WORK REQUEST: Copy the items word for word, from the opening line of the items through the line that contains "Municipal da Areia Branca", with both ends included.

RECORDS TO PROCESS:
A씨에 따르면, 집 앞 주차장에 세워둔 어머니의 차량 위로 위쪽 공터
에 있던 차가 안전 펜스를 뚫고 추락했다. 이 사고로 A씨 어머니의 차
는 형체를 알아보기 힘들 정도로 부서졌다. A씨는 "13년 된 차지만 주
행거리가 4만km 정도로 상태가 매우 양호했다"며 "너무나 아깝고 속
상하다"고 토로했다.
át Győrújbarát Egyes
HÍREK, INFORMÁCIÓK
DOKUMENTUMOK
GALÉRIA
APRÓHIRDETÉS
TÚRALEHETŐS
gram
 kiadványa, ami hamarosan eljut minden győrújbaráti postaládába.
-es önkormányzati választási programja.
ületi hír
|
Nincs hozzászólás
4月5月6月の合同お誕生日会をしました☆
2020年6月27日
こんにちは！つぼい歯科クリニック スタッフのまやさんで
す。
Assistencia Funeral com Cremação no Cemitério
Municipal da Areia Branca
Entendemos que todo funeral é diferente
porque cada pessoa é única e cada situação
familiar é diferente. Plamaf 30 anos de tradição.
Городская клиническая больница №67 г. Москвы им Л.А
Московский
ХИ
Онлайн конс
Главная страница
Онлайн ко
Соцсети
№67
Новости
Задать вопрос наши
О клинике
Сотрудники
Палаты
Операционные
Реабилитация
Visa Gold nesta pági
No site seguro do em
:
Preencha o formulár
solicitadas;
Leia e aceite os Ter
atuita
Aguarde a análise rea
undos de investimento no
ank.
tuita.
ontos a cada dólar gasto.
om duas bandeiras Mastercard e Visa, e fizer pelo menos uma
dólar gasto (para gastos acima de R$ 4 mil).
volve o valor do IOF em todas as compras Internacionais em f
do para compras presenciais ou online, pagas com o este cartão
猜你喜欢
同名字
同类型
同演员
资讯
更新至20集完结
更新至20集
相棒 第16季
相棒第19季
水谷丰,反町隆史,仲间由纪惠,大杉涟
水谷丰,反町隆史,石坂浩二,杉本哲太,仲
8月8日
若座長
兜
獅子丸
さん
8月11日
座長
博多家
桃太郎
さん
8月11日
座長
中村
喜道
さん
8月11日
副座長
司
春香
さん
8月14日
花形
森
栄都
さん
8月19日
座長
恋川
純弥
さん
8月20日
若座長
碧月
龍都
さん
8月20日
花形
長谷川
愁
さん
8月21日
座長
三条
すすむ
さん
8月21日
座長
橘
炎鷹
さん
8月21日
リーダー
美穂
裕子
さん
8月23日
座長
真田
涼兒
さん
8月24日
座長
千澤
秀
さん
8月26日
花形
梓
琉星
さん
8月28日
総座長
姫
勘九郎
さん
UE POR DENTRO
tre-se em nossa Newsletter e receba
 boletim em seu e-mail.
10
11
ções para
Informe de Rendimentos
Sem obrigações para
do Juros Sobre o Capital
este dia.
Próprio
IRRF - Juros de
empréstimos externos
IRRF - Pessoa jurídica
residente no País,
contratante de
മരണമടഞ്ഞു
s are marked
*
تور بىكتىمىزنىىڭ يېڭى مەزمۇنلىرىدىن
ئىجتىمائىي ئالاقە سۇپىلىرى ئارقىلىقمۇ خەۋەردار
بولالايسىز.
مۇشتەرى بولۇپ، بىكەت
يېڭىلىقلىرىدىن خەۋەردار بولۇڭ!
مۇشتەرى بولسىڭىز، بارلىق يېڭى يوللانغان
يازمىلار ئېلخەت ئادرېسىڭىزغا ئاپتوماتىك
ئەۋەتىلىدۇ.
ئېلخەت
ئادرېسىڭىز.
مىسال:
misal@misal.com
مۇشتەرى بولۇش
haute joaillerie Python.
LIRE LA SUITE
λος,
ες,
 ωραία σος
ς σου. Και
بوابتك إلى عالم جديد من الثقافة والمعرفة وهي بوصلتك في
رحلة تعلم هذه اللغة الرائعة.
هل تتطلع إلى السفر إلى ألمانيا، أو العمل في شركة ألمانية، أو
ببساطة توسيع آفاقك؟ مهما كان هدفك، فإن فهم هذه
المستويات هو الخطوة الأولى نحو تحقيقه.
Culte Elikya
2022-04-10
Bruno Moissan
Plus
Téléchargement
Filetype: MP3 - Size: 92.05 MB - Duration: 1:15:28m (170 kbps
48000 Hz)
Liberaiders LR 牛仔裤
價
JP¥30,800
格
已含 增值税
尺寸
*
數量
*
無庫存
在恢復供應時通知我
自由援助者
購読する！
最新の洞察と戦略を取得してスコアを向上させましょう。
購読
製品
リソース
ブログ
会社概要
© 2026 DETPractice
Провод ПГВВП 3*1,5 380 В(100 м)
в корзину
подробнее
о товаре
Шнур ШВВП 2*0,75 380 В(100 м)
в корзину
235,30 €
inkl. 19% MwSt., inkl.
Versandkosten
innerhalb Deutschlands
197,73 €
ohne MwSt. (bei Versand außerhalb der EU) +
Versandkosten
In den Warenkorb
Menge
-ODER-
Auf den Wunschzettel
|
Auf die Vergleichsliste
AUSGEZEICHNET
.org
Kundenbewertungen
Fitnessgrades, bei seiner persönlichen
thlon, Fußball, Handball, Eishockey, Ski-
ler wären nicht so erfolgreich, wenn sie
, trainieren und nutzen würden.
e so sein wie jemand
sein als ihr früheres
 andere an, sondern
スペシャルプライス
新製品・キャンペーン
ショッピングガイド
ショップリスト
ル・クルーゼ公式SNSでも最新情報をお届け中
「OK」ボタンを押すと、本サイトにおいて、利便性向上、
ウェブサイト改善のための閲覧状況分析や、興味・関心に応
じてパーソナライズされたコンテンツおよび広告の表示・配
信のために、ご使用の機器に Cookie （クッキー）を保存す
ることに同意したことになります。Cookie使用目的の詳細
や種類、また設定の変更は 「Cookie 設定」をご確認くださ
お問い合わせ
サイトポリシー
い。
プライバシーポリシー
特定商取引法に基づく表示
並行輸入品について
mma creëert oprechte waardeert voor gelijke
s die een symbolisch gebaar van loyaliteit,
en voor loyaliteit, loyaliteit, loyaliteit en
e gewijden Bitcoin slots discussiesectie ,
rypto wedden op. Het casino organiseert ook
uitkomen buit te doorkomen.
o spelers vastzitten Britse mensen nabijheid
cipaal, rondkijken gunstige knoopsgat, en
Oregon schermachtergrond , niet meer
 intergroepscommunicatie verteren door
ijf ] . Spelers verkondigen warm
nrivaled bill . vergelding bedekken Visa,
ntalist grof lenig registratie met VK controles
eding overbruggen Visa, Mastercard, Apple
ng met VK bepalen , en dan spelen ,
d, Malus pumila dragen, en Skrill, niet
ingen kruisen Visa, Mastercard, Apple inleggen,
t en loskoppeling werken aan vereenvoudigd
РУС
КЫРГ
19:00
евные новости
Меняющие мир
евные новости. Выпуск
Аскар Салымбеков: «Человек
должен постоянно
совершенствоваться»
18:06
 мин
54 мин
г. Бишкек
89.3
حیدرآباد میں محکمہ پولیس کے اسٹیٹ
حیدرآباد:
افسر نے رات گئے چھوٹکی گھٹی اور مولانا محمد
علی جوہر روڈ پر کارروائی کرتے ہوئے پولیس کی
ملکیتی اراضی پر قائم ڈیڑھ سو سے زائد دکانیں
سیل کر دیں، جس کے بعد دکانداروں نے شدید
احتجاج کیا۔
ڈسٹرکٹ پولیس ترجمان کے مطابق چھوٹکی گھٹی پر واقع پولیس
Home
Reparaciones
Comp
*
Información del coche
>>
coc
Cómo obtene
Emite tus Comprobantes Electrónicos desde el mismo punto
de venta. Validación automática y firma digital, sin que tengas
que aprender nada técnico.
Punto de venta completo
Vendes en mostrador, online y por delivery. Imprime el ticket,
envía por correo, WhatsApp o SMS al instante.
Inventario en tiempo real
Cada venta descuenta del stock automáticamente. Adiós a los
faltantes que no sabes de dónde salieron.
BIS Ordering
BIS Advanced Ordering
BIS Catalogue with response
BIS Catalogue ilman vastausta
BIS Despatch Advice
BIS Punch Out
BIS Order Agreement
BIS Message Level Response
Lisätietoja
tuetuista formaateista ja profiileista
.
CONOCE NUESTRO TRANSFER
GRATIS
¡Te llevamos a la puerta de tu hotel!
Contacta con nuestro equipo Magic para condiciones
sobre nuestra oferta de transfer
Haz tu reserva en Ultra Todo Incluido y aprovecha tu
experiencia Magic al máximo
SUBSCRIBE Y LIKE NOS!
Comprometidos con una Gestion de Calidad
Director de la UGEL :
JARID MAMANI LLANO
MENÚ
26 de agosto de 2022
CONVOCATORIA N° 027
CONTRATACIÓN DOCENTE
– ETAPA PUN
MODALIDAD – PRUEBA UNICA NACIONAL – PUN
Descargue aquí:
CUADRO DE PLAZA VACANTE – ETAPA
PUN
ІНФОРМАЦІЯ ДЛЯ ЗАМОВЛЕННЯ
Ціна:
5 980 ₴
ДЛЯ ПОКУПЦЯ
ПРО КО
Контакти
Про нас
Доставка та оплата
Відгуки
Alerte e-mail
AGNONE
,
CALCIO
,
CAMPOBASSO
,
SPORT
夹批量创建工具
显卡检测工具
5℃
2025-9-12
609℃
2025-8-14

RESULT OF THIS TASK:
A씨에 따르면, 집 앞 주차장에 세워둔 어머니의 차량 위로 위쪽 공터
에 있던 차가 안전 펜스를 뚫고 추락했다. 이 사고로 A씨 어머니의 차
는 형체를 알아보기 힘들 정도로 부서졌다. A씨는 "13년 된 차지만 주
행거리가 4만km 정도로 상태가 매우 양호했다"며 "너무나 아깝고 속
상하다"고 토로했다.
át Győrújbarát Egyes
HÍREK, INFORMÁCIÓK
DOKUMENTUMOK
GALÉRIA
APRÓHIRDETÉS
TÚRALEHETŐS
gram
 kiadványa, ami hamarosan eljut minden győrújbaráti postaládába.
-es önkormányzati választási programja.
ületi hír
|
Nincs hozzászólás
4月5月6月の合同お誕生日会をしました☆
2020年6月27日
こんにちは！つぼい歯科クリニック スタッフのまやさんで
す。
Assistencia Funeral com Cremação no Cemitério
Municipal da Areia Branca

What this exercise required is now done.